This year’s 22nd annual SRI in the Rockies conference (held, of course, in New Orleans) tackled a range of issues dogging the socially responsible investment community. Key topics included energy, community investment, risk management and shareholder engagement. A combination of keynote speeches and smaller, breakout sessions, the conference also managed to touch on a variety of specific topics over the course of 72 hours. One such breakout session delved into the burgeoning field of socially responsible alternative investments.
The breakout session, led by the president of a consultancy group, the director of the center for philanthropy at the Tellus Institute and a managing director / founder of a socially responsible venture fund, offered a bird’s eye view of this nascent corner of the SRI landscape. It also offered a few tangible takeaways.
First, there is strong and growing demand for socially responsible alternative investments. Unfortunately, it will take time for this demand to be met. Investors need a long-term track record in order to attract sizeable allocations, especially from institutional players. However, it’s difficult if not impossible to put together such a track record without the support of large-scale investors. Although this almost seems like a vicious circle, the experts leading the panel felt, given enough time, the problem would solve itself.
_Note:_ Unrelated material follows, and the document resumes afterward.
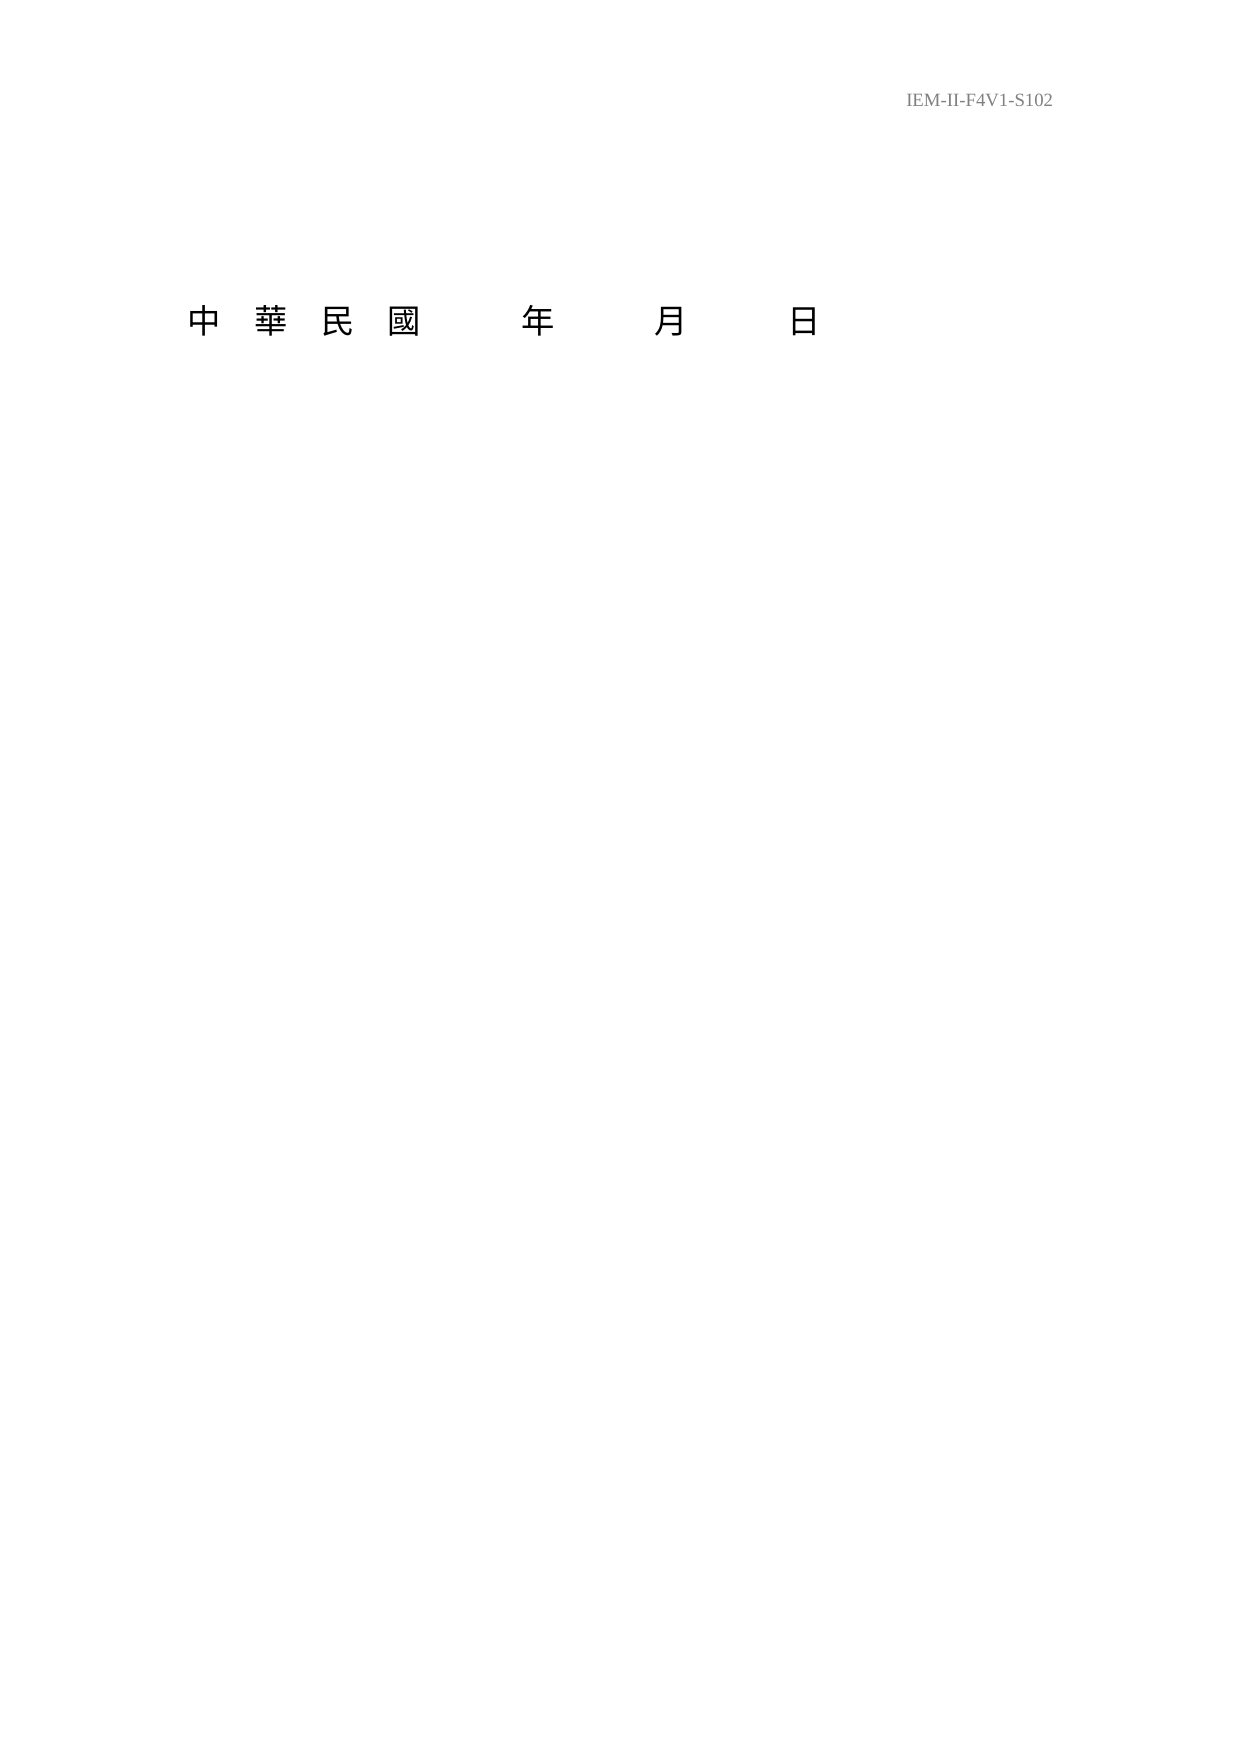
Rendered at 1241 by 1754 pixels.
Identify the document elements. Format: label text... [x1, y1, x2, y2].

text 中 華 民 國 年 月 日 [187, 294, 1053, 343]
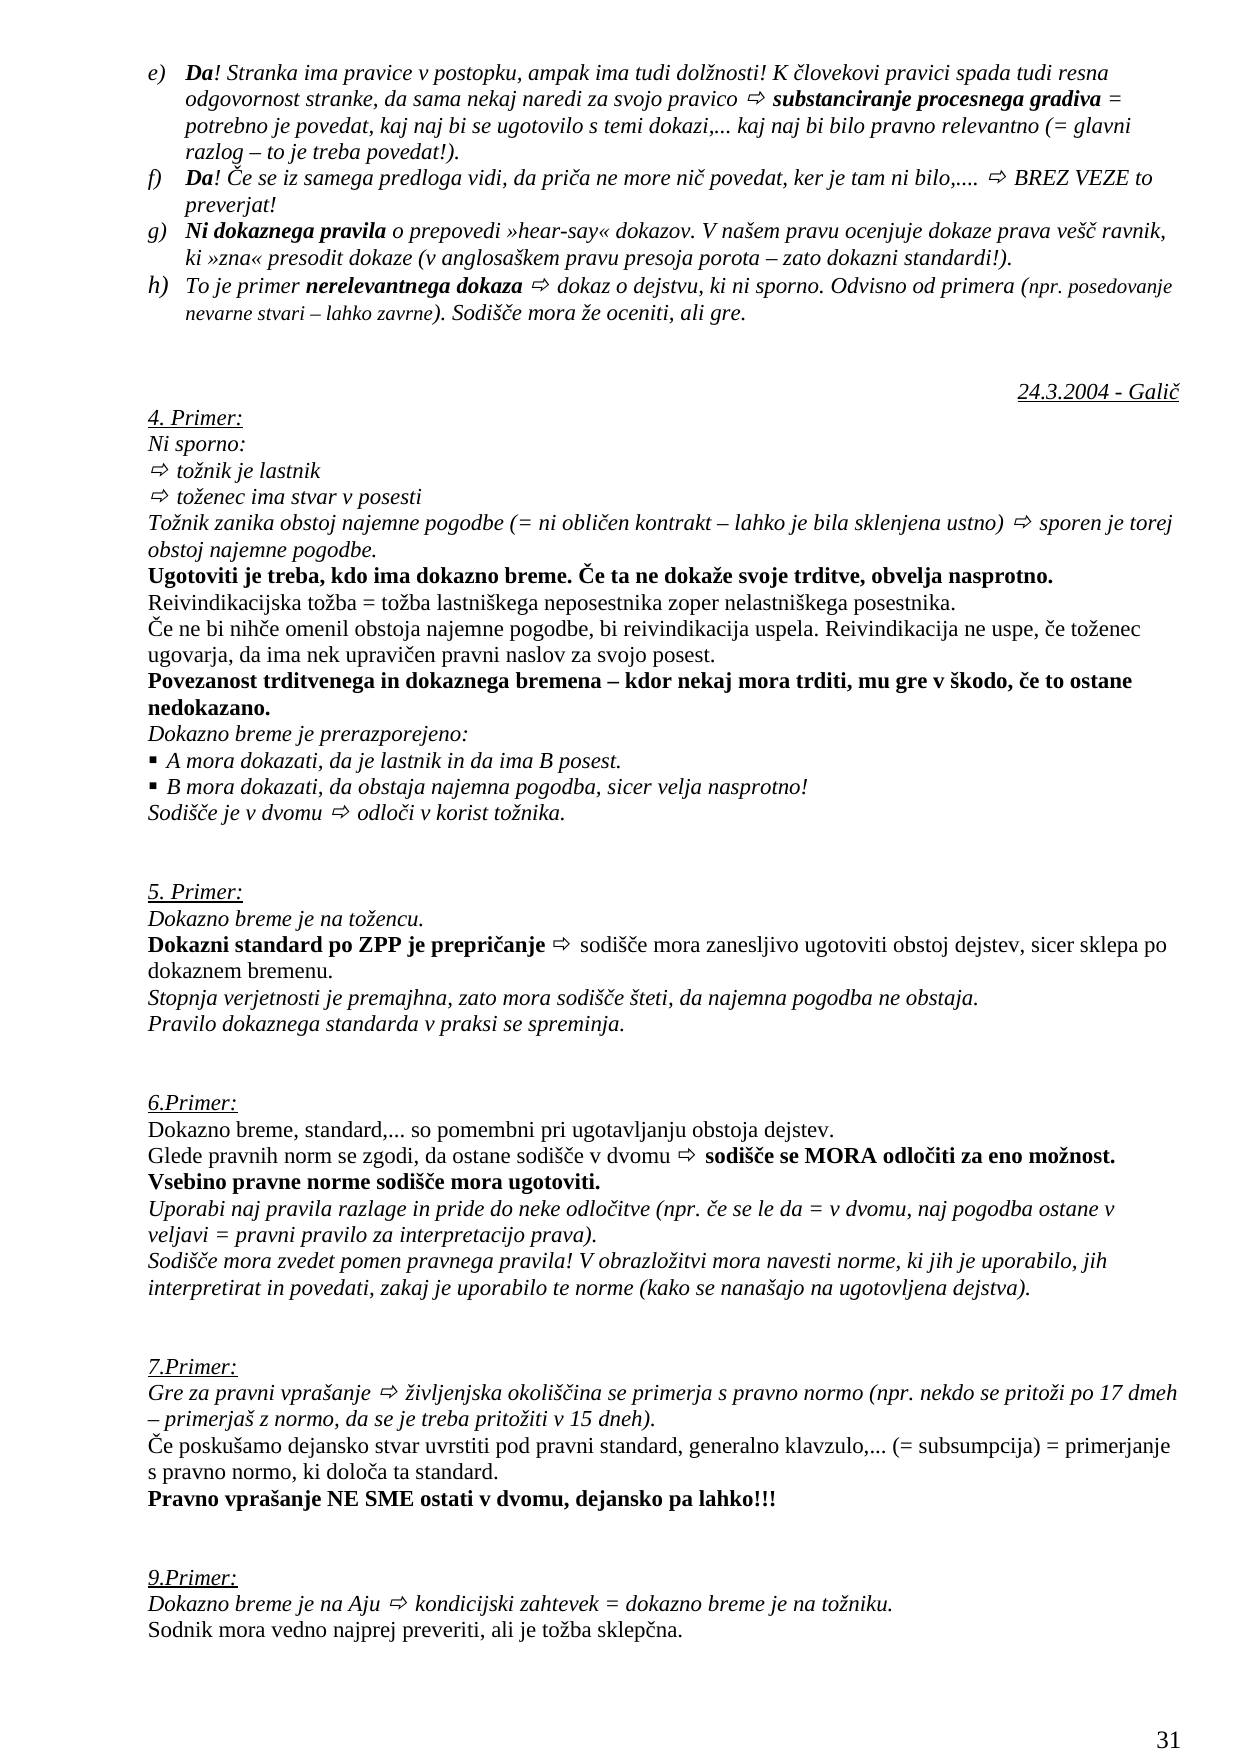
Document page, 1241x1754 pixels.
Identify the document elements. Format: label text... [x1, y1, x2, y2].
They also agreed that there is no quick or easy fix.
Another interesting trend that caught my eye: socially responsible investing as a strategic advantage. David Kirkpatrick, a managing director at SJV Ventures, noted that his fund’s emphasis on SRI had helped differentiate it from other investors competing for deals. This makes logical sense. Entrepreneurs like to partner with investors who share their worldview. When a sought-after business is choosing from a pool of interested investors, why wouldn’t they go with the team that speaks their language?
Finally, I was struck by the pure number of attendees eager to learn more about alternatives. No single session garnered as much interest as this panel on alternatives—even standing room was limited. Clearly there will be challenges, but the future looks bright. For financial entrepreneurs looking to break into the field of socially responsible investing, I would recommend taking a closer look at this subset. For reasons beyond the scope of this article, the SRI community has focused much of its energy and attention on mutual funds. Rather than fight for a voice in an already crowded field, why not play a foundational role in what by all accounts should prove to be a growing sector for years to come?